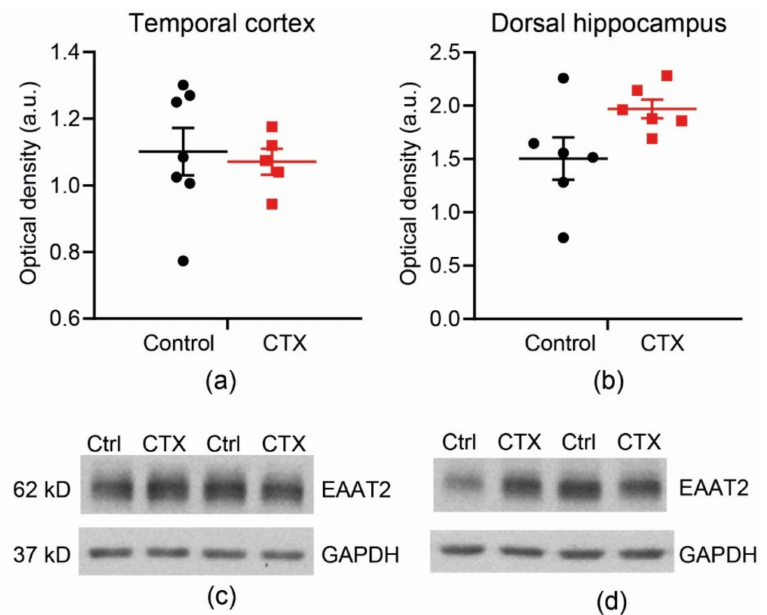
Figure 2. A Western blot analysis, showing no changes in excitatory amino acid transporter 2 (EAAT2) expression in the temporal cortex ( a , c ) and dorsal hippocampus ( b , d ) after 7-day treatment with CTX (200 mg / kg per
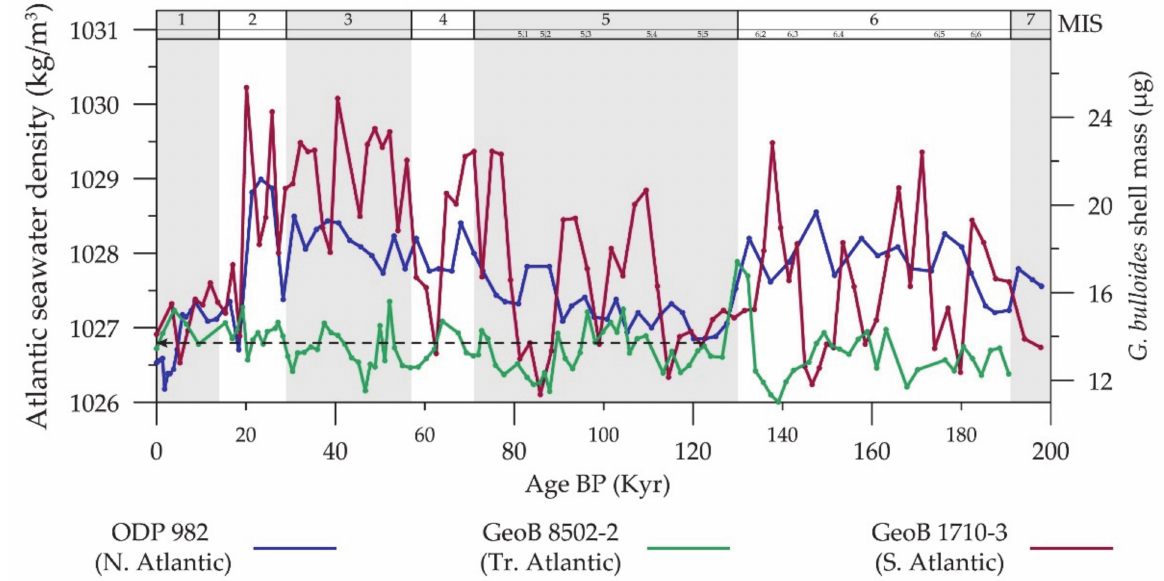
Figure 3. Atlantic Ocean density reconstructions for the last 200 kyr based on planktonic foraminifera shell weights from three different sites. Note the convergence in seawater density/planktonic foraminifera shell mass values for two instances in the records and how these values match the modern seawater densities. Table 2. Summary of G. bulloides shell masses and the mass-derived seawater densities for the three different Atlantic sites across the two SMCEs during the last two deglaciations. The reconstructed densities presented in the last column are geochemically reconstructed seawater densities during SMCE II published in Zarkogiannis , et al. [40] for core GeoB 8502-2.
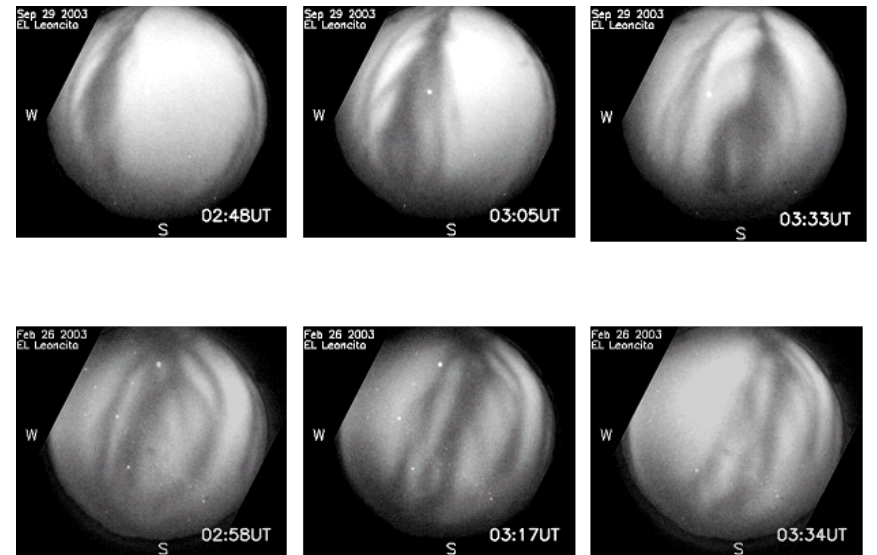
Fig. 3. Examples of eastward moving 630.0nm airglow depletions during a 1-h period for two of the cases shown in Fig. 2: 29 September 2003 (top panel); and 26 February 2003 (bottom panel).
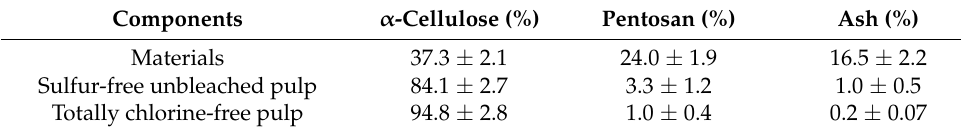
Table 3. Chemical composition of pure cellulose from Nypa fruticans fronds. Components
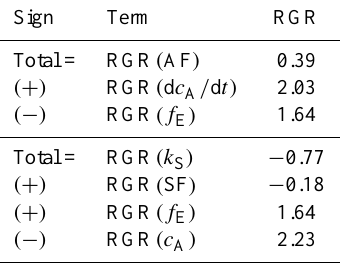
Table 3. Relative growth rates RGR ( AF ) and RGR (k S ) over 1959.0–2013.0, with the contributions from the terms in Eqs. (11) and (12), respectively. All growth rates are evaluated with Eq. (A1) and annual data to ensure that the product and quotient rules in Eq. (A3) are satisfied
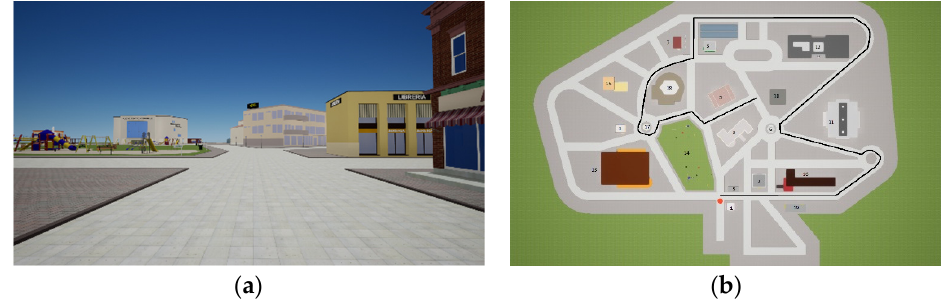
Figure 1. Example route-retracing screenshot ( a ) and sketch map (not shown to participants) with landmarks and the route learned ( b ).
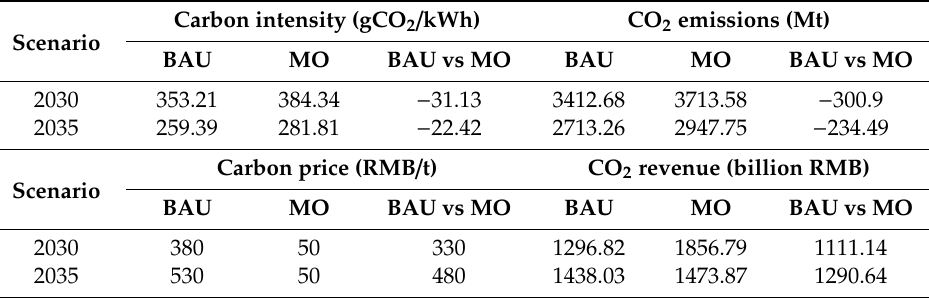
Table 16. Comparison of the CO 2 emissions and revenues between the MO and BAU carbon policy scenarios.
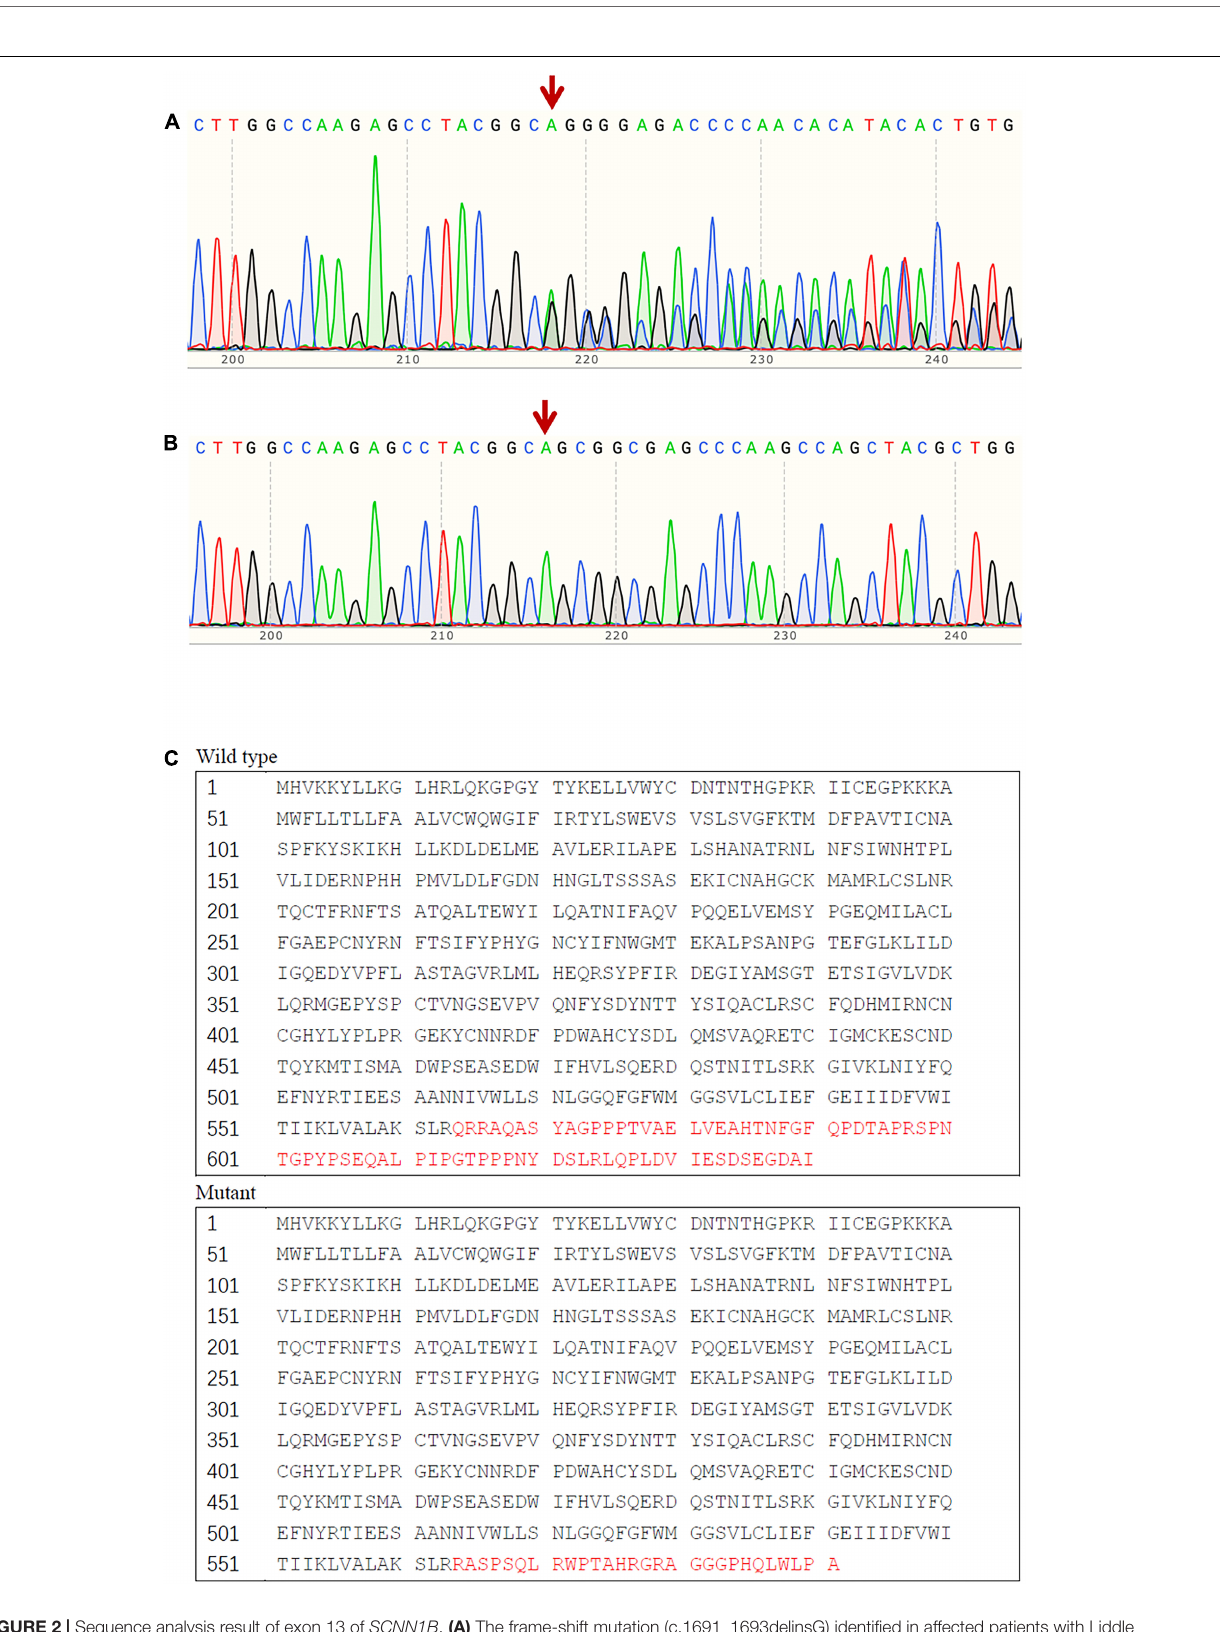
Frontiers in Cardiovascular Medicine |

→ Task item
Work through the entries, filtering for the string "shown", and copy each line that holds it.

→ Exercise result
Fig. 3. Examples of eastward moving 630.0nm airglow depletions during a 1-h period for two of the cases shown in Fig. 2: 29 September 2003 (top panel); and 26 February 2003 (bottom panel).
Figure 1. Example route-retracing screenshot ( a ) and sketch map (not shown to participants) with landmarks and the route learned ( b ).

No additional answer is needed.